The divide is even more dispiriting when you consider the Church. People who should be united together in bringing good news and hope to the world are too often, at best, segregated, and, at worst, at each other’s throats. This doesn't mean that there will never be disagreement or discord or parting of ways. But we are better than some of the instances in which we often handle conflict. We are all too eager to draw lines in the sand. You are either for us or against us.

This isn’t anything new. In Luke 9, some of the disciples came to their teacher and said that they tried to stop a guy who was driving out demons in Jesus’ name. Their reason? He was not one of them. In their opinion, this other guy was not Team Jesus. He wasn’t in the group. Jesus answered simply: “Do not stop him for whoever is not against you is for you.” (Luke 9:50 NRSV).

That verse is a good antidote for our culture of a million civil wars great and small. It does not mean that what you believe does not matter; that we’re all just going to hold hands and sing “Kumbaya.” Nor does it mean that we should not stand up against the actions and rhetoric amongst us that wound.

But it does encourage us to find points of commonality to work together because there are real enemies out there that we need to fight. Enemies like injustice, poverty, hatred, and a litany of other villains that wreak terror on human life.

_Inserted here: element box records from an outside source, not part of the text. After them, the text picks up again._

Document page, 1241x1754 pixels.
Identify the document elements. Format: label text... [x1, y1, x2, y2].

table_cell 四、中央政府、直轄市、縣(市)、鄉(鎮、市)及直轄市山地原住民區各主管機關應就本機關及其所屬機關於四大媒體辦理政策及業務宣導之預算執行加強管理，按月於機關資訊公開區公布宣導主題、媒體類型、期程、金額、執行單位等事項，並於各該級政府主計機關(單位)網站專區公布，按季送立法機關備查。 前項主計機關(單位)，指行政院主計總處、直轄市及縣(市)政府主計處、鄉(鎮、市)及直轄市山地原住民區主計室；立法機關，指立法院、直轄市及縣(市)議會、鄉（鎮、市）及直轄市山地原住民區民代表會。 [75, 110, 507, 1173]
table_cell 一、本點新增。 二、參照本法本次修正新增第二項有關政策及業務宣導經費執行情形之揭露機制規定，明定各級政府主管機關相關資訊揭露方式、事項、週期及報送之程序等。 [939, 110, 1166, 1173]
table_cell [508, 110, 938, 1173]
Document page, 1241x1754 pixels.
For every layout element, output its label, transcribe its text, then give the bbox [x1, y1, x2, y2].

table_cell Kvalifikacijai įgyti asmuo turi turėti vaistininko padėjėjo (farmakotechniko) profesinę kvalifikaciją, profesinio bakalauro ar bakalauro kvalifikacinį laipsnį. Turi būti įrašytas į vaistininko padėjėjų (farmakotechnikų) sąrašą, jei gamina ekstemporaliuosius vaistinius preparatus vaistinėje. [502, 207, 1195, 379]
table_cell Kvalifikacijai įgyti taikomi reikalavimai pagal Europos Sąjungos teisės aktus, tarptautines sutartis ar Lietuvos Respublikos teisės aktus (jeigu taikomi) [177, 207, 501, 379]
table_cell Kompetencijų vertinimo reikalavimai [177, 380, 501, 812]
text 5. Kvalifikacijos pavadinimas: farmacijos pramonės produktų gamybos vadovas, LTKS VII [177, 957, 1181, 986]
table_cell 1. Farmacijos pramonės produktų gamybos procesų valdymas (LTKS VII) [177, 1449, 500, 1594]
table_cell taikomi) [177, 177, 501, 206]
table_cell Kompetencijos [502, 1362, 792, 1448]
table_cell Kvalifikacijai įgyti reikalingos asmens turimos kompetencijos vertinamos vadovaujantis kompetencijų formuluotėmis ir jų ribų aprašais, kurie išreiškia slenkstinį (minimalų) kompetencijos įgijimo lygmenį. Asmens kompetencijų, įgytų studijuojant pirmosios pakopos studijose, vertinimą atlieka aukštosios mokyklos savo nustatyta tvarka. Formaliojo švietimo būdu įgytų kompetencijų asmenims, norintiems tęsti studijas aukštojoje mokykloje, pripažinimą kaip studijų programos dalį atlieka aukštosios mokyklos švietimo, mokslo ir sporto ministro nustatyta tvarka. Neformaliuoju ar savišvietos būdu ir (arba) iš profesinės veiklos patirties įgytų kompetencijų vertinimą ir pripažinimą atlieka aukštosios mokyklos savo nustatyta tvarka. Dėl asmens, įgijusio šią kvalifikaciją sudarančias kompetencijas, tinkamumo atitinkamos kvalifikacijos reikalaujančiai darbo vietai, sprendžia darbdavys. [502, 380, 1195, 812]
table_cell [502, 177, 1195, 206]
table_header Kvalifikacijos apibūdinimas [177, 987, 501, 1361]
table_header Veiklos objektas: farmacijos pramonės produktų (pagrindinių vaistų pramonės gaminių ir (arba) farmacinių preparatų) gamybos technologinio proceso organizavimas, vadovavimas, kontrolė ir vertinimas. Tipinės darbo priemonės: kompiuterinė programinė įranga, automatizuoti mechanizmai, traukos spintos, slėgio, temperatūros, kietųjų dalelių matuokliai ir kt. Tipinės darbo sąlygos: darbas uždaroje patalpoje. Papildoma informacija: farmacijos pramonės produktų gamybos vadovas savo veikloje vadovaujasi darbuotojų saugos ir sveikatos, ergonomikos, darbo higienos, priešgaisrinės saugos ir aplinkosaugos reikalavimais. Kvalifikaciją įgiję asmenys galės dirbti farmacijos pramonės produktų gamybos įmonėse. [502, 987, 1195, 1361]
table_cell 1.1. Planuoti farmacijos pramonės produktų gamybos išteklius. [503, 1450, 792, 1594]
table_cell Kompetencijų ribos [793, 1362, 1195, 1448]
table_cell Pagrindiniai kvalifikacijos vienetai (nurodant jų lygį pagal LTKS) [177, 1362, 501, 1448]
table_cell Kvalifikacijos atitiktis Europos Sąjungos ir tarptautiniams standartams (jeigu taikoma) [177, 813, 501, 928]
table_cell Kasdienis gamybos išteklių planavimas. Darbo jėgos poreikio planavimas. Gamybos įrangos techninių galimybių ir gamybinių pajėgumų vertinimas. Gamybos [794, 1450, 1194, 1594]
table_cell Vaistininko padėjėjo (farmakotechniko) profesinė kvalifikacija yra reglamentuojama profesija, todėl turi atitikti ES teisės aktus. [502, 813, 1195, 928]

We can’t waste time battling each other when those greater threats loom large. The church needs to be a leader in this area of uniting people. It is an unbelievably difficult task. Yet we need to follow the way of our teacher rather than looking for ways to make the story one of us versus them.

My favorite kind of stories featuring Batman and Superman are the ones in which they acknowledge that they are extremely different yet they deeply respect each other. There is a mutual trust and the acknowledgement that the other is striving for what is right. They realize that some of their differences can even be assets in their fight against injustice. They may disagree, sometimes even strongly and have to work separately. Yet they are ultimately on the same team despite their differences. That's a good lesson not just for the five year olds wearing Batman t-shirts, but all of us.